■ INSTRUCTIONS FOR THE TASK ■
Of the lines below, copy those that hold the word "cidade".

(RECORDS FOR THE EXERCISE)

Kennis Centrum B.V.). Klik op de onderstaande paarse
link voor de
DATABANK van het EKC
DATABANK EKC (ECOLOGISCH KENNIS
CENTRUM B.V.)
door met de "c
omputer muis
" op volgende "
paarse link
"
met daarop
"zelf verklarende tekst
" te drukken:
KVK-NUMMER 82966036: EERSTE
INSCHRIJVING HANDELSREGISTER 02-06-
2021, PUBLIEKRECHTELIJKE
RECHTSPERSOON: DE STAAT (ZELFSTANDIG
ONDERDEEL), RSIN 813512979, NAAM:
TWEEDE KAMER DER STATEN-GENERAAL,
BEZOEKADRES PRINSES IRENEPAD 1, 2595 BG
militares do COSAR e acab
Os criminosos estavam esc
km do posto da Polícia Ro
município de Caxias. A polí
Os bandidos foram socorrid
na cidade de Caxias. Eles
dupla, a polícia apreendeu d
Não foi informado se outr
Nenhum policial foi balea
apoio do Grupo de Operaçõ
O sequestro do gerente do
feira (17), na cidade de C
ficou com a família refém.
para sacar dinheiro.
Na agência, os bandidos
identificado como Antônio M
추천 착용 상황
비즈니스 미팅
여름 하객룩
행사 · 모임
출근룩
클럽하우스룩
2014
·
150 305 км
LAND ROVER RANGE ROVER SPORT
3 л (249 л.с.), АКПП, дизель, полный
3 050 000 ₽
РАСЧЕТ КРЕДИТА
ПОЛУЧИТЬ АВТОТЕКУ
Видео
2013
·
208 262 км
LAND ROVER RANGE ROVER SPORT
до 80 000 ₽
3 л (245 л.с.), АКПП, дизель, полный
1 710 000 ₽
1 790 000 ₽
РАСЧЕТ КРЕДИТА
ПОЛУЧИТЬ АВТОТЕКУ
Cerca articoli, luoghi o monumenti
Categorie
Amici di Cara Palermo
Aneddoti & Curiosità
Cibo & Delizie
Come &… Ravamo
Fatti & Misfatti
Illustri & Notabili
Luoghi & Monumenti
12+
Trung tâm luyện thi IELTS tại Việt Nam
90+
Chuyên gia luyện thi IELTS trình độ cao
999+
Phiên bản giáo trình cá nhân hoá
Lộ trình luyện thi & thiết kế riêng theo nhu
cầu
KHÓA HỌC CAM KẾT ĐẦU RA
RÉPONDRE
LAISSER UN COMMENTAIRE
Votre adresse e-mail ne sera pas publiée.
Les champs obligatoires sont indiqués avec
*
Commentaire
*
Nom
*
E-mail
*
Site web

(End RECORDS FOR THE EXERCISE)

■ RESULT OF THIS TASK ■
na cidade de Caxias. Eles
feira (17), na cidade de C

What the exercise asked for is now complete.